# PROBLEM
Pick out every line in the entries that contains the word "Shop".

# THE INPUT
□ □ □ □ □

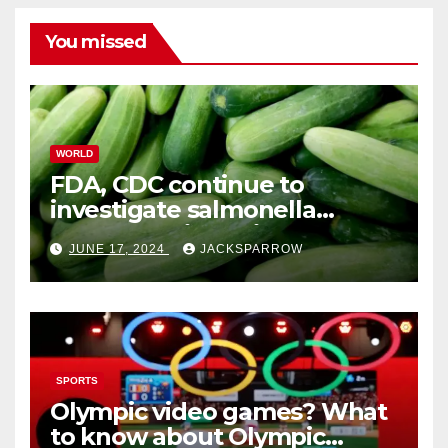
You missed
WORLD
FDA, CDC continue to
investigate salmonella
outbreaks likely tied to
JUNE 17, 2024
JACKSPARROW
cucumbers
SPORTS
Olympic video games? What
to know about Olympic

□ □ □ □ □

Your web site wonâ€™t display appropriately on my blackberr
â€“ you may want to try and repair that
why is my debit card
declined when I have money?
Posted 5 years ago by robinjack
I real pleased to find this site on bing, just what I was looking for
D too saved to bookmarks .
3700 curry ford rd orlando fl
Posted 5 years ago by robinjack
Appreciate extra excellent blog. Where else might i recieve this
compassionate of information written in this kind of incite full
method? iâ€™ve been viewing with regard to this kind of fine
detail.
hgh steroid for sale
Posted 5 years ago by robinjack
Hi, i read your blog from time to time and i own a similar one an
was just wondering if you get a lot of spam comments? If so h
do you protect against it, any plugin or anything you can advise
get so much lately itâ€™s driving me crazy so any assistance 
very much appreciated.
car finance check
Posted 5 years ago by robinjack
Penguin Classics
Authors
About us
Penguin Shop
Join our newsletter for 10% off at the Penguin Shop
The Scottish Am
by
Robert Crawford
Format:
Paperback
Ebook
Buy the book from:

□ □ □ □ □

# PROBLEM SOLUTION
Penguin Shop
Join our newsletter for 10% off at the Penguin Shop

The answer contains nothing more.